Hi all,
I want to implement Gram Matrix of a tensor with shape (batch_size, channel_size, patch_size, height, width)
We can calculate it only by this code in numpy A @ A.T.
My question is why in neural style transfer tutorial, first we convert our matrix into 2D matrix, then use .mm function to multiply it by its transpose?
def gram_matrix(input):
a, b, c, d = input.size() # a=batch size(=1)
# b=number of feature maps
# (c,d)=dimensions of a f. map (N=c*d)
features = input.view(a * b, c * d) # resise F_XL into \hat F_XL
G = torch.mm(features, features.t()) # compute the gram product
# we 'normalize' the values of the gram matrix
# by dividing by the number of element in each feature maps.

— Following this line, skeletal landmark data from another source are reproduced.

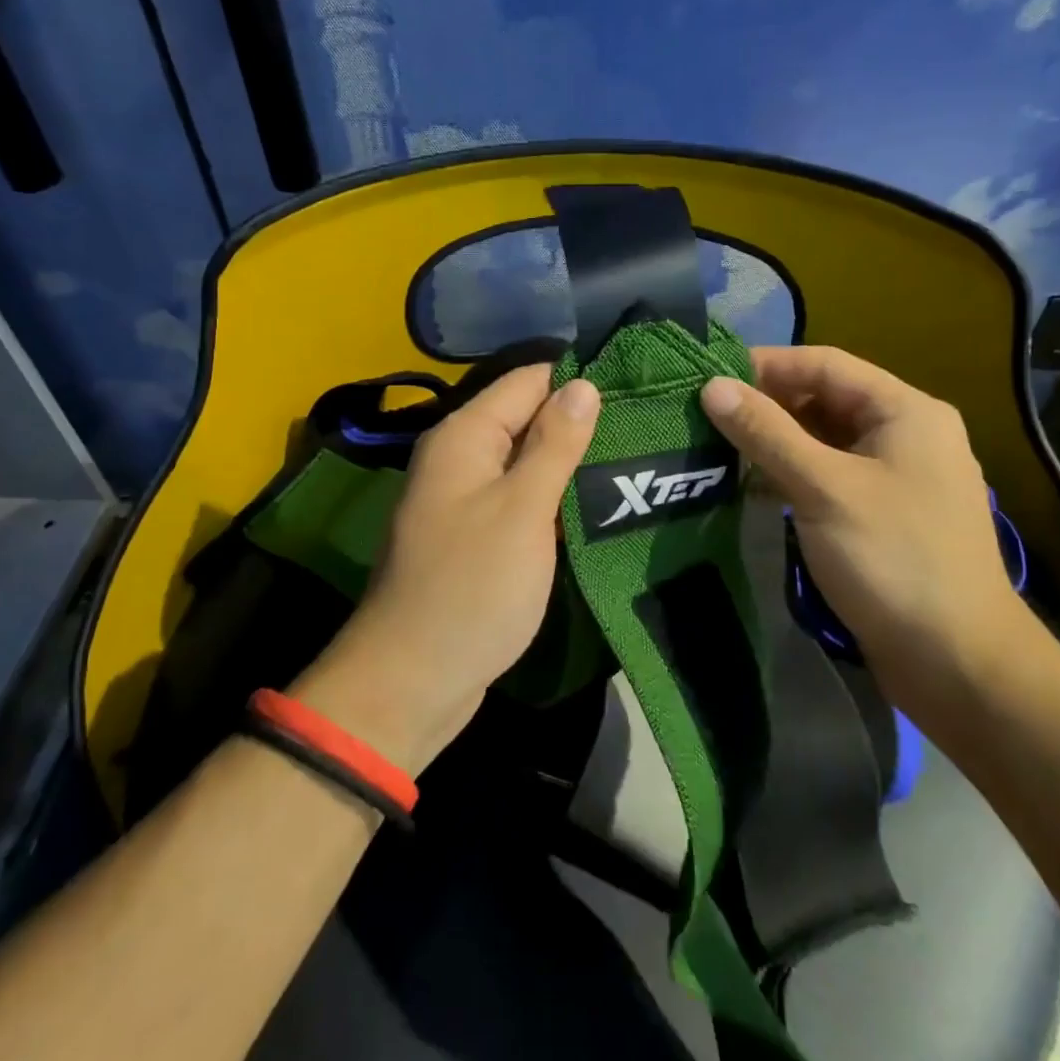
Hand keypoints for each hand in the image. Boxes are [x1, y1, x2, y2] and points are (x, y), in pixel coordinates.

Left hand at [293, 366, 599, 773]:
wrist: (414, 679)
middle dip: (580, 423)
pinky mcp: (474, 536)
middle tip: (646, 429)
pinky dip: (552, 500)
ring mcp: (465, 499)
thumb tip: (583, 384)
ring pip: (526, 462)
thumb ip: (554, 444)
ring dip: (570, 464)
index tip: (636, 388)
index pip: (528, 381)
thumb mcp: (522, 510)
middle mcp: (459, 458)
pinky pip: (518, 500)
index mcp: (464, 437)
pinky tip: (596, 505)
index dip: (578, 381)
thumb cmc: (471, 587)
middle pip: (526, 419)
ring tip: (635, 462)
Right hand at [700, 346, 1030, 716]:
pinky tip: (752, 485)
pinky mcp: (882, 514)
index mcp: (905, 411)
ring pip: (824, 440)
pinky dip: (791, 474)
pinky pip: (828, 475)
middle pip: (824, 399)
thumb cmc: (894, 559)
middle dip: (767, 404)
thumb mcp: (823, 487)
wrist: (957, 662)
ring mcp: (896, 477)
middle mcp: (905, 434)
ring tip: (718, 448)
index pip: (825, 364)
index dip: (766, 365)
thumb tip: (712, 387)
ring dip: (775, 441)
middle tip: (707, 417)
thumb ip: (766, 433)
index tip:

return G.div(a * b * c * d)
Is there any optimization consideration or anything else?
F_XL is reshaped to form F̂_hat_XL, a KxN matrix, where K is the number of feature maps at layer L and N is the length of any vectorized feature map F^k_XL.
It doesn’t seem to be working and I’m not sure, what this operation calculates in your case:
a, b, c, d = 2, 3, 4, 5
x = torch.randn(a, b, c, d)
x_np = x.numpy()
g_np = x_np @ x_np.T
> ValueError: shapes (2,3,4,5) and (5,4,3,2) not aligned: 5 (dim 3) != 3 (dim 2)
Actually, It seems I asked my question ambiguously.
By A @ A.T, I mean the definition of Gram matrix which is multiplication of a matrix to its transpose, not a numpy code. My question was why do we have to reshape matrices.Now, I can understand that the only way to multiply two 4-D matrices is to reshape them into 2-D matrices then multiply them (the .t() function only works on 2-D matrix, obviously).
Based on tutorial, batch_size and channel_size has been considered as number of feature maps and height and width of images as length of any vectorized feature map
Now, in my problem, I have a 5-D matrix with a dimesion called patch_size and I considered it as number of feature maps that only can cause a difference in output matrix size, but not the values, so I think it will not cause any problem in computing loss process.